**WHAT IS NEEDED**
Rewrite the lines below so that every "Source code" becomes "Source markup", with nothing else altered. Leave the pictures out of your answer.

Saved data entries

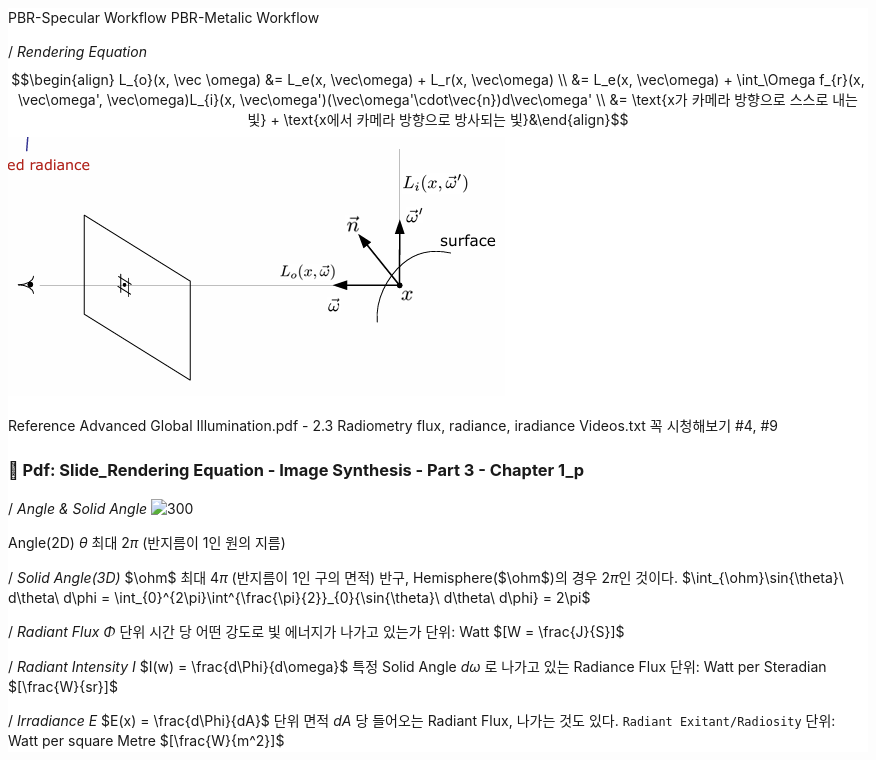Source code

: PBR-Specular Workflow
PBR-Metalic Workflow

/ *Rendering Equation*
$$\begin{align} L_{o}(x, \vec \omega) &= L_e(x, \vec\omega) + L_r(x, \vec\omega) \\ &= L_e(x, \vec\omega) + \int_\Omega f_{r}(x, \vec\omega', \vec\omega)L_{i}(x, \vec\omega')(\vec\omega'\cdot\vec{n})d\vec\omega' \\ &= \text{x가 카메라 방향으로 스스로 내는 빛} + \text{x에서 카메라 방향으로 방사되는 빛}&\end{align}$$
![300](../../../../z.%20Docs/img/Pasted%20image%2020240715152030.png)

Reference
Advanced Global Illumination.pdf - 2.3 Radiometry
	flux, radiance, iradiance
Videos.txt 꼭 시청해보기
	#4, #9

### 📁 Pdf: Slide_Rendering Equation - Image Synthesis - Part 3 - Chapter 1_p

/ *Angle & Solid Angle*
![300](https://qph.cf2.quoracdn.net/main-qimg-0083ec41ebff340b26b633e285b35d31.webp)

Angle(2D) $\theta$
최대 $2\pi$ (반지름이 1인 원의 지름)

/ *Solid Angle(3D)* $\ohm$
최대 $4\pi$ (반지름이 1인 구의 면적)
반구, Hemisphere($\ohm$)의 경우 $2\pi$인 것이다.
$\int_{\ohm}\sin{\theta}\ d\theta\ d\phi = \int_{0}^{2\pi}\int^{\frac{\pi}{2}}_{0}{\sin{\theta}\ d\theta\ d\phi} = 2\pi$

/ *Radiant Flux* $\Phi$
단위 시간 당 어떤 강도로 빛 에너지가 나가고 있는가
단위: Watt $[W = \frac{J}{S}]$

/ *Radiant Intensity* $I$
$I(w) = \frac{d\Phi}{d\omega}$
특정 Solid Angle $d\omega$ 로 나가고 있는 Radiance Flux
단위: Watt per Steradian $[\frac{W}{sr}]$

/ *Irradiance* $E$
$E(x) = \frac{d\Phi}{dA}$
단위 면적 $dA$ 당 들어오는 Radiant Flux, 나가는 것도 있다. `Radiant Exitant/Radiosity`
단위: Watt per square Metre $[\frac{W}{m^2}]$
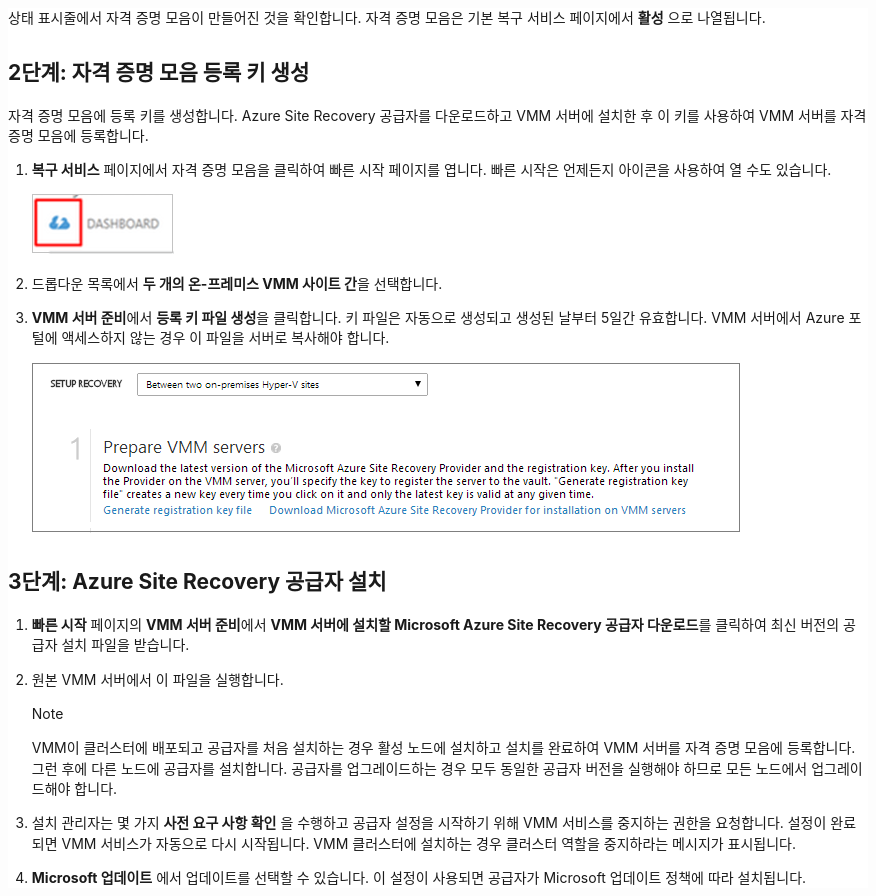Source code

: 상태 표시줄에서 자격 증명 모음이 만들어진 것을 확인합니다. 자격 증명 모음은 기본 복구 서비스 페이지에서 **활성** 으로 나열됩니다.

## <a name="step-2-generate-a-vault-registration-key"></a>2단계: 자격 증명 모음 등록 키 생성
자격 증명 모음에 등록 키를 생성합니다. Azure Site Recovery 공급자를 다운로드하고 VMM 서버에 설치한 후 이 키를 사용하여 VMM 서버를 자격 증명 모음에 등록합니다.

1. **복구 서비스** 페이지에서 자격 증명 모음을 클릭하여 빠른 시작 페이지를 엽니다. 빠른 시작은 언제든지 아이콘을 사용하여 열 수도 있습니다.
   
    ![빠른 시작 아이콘](./media/site-recovery-vmm-to-vmm-classic/quick-start-icon.png)
2. 드롭다운 목록에서 **두 개의 온-프레미스 VMM 사이트 간**을 선택합니다.
3. **VMM 서버 준비**에서 **등록 키 파일 생성**을 클릭합니다. 키 파일은 자동으로 생성되고 생성된 날부터 5일간 유효합니다. VMM 서버에서 Azure 포털에 액세스하지 않는 경우 이 파일을 서버로 복사해야 합니다.
   
    ![등록 키](./media/site-recovery-vmm-to-vmm-classic/register-key.png)

## <a name="step-3-install-the-azure-site-recovery-provider"></a>3단계: Azure Site Recovery 공급자 설치
1. **빠른 시작** 페이지의 **VMM 서버 준비**에서 **VMM 서버에 설치할 Microsoft Azure Site Recovery 공급자 다운로드**를 클릭하여 최신 버전의 공급자 설치 파일을 받습니다.
2. 원본 VMM 서버에서 이 파일을 실행합니다.
   
   > [!NOTE]
   > VMM이 클러스터에 배포되고 공급자를 처음 설치하는 경우 활성 노드에 설치하고 설치를 완료하여 VMM 서버를 자격 증명 모음에 등록합니다. 그런 후에 다른 노드에 공급자를 설치합니다. 공급자를 업그레이드하는 경우 모두 동일한 공급자 버전을 실행해야 하므로 모든 노드에서 업그레이드해야 합니다.
   > 
   > 
3. 설치 관리자는 몇 가지 **사전 요구 사항 확인** 을 수행하고 공급자 설정을 시작하기 위해 VMM 서비스를 중지하는 권한을 요청합니다. 설정이 완료되면 VMM 서비스가 자동으로 다시 시작됩니다. VMM 클러스터에 설치하는 경우 클러스터 역할을 중지하라는 메시지가 표시됩니다.
4. **Microsoft 업데이트** 에서 업데이트를 선택할 수 있습니다. 이 설정이 사용되면 공급자가 Microsoft 업데이트 정책에 따라 설치됩니다.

**FINISHED TASK**
Source markup

: PBR-Specular Workflow
PBR-Metalic Workflow

/ *Rendering Equation*
$$\begin{align} L_{o}(x, \vec \omega) &= L_e(x, \vec\omega) + L_r(x, \vec\omega) \\ &= L_e(x, \vec\omega) + \int_\Omega f_{r}(x, \vec\omega', \vec\omega)L_{i}(x, \vec\omega')(\vec\omega'\cdot\vec{n})d\vec\omega' \\ &= \text{x가 카메라 방향으로 스스로 내는 빛} + \text{x에서 카메라 방향으로 방사되는 빛}&\end{align}$$
![300](../../../../z.%20Docs/img/Pasted%20image%2020240715152030.png)

Reference
Advanced Global Illumination.pdf - 2.3 Radiometry
	flux, radiance, iradiance
Videos.txt 꼭 시청해보기
	#4, #9

### 📁 Pdf: Slide_Rendering Equation - Image Synthesis - Part 3 - Chapter 1_p

/ *Angle & Solid Angle*
![300](https://qph.cf2.quoracdn.net/main-qimg-0083ec41ebff340b26b633e285b35d31.webp)

Angle(2D) $\theta$
최대 $2\pi$ (반지름이 1인 원의 지름)

/ *Solid Angle(3D)* $\ohm$
최대 $4\pi$ (반지름이 1인 구의 면적)
반구, Hemisphere($\ohm$)의 경우 $2\pi$인 것이다.
$\int_{\ohm}\sin{\theta}\ d\theta\ d\phi = \int_{0}^{2\pi}\int^{\frac{\pi}{2}}_{0}{\sin{\theta}\ d\theta\ d\phi} = 2\pi$

/ *Radiant Flux* $\Phi$
단위 시간 당 어떤 강도로 빛 에너지가 나가고 있는가
단위: Watt $[W = \frac{J}{S}]$

/ *Radiant Intensity* $I$
$I(w) = \frac{d\Phi}{d\omega}$
특정 Solid Angle $d\omega$ 로 나가고 있는 Radiance Flux
단위: Watt per Steradian $[\frac{W}{sr}]$

/ *Irradiance* $E$
$E(x) = \frac{d\Phi}{dA}$
단위 면적 $dA$ 당 들어오는 Radiant Flux, 나가는 것도 있다. `Radiant Exitant/Radiosity`
단위: Watt per square Metre $[\frac{W}{m^2}]$
Source markup

: 상태 표시줄에서 자격 증명 모음이 만들어진 것을 확인합니다. 자격 증명 모음은 기본 복구 서비스 페이지에서 **활성** 으로 나열됩니다.

## <a name="step-2-generate-a-vault-registration-key"></a>2단계: 자격 증명 모음 등록 키 생성
자격 증명 모음에 등록 키를 생성합니다. Azure Site Recovery 공급자를 다운로드하고 VMM 서버에 설치한 후 이 키를 사용하여 VMM 서버를 자격 증명 모음에 등록합니다.

1. **복구 서비스** 페이지에서 자격 증명 모음을 클릭하여 빠른 시작 페이지를 엽니다. 빠른 시작은 언제든지 아이콘을 사용하여 열 수도 있습니다.
   
    ![빠른 시작 아이콘](./media/site-recovery-vmm-to-vmm-classic/quick-start-icon.png)
2. 드롭다운 목록에서 **두 개의 온-프레미스 VMM 사이트 간**을 선택합니다.
3. **VMM 서버 준비**에서 **등록 키 파일 생성**을 클릭합니다. 키 파일은 자동으로 생성되고 생성된 날부터 5일간 유효합니다. VMM 서버에서 Azure 포털에 액세스하지 않는 경우 이 파일을 서버로 복사해야 합니다.
   
    ![등록 키](./media/site-recovery-vmm-to-vmm-classic/register-key.png)

## <a name="step-3-install-the-azure-site-recovery-provider"></a>3단계: Azure Site Recovery 공급자 설치
1. **빠른 시작** 페이지의 **VMM 서버 준비**에서 **VMM 서버에 설치할 Microsoft Azure Site Recovery 공급자 다운로드**를 클릭하여 최신 버전의 공급자 설치 파일을 받습니다.
2. 원본 VMM 서버에서 이 파일을 실행합니다.
   
   > [!NOTE]
   > VMM이 클러스터에 배포되고 공급자를 처음 설치하는 경우 활성 노드에 설치하고 설치를 완료하여 VMM 서버를 자격 증명 모음에 등록합니다. 그런 후에 다른 노드에 공급자를 설치합니다. 공급자를 업그레이드하는 경우 모두 동일한 공급자 버전을 실행해야 하므로 모든 노드에서 업그레이드해야 합니다.
   > 
   > 
3. 설치 관리자는 몇 가지 **사전 요구 사항 확인** 을 수행하고 공급자 설정을 시작하기 위해 VMM 서비스를 중지하는 권한을 요청합니다. 설정이 완료되면 VMM 서비스가 자동으로 다시 시작됩니다. VMM 클러스터에 설치하는 경우 클러스터 역할을 중지하라는 메시지가 표시됩니다.
4. **Microsoft 업데이트** 에서 업데이트를 선택할 수 있습니다. 이 설정이 사용되면 공급자가 Microsoft 업데이트 정책에 따라 설치됩니다.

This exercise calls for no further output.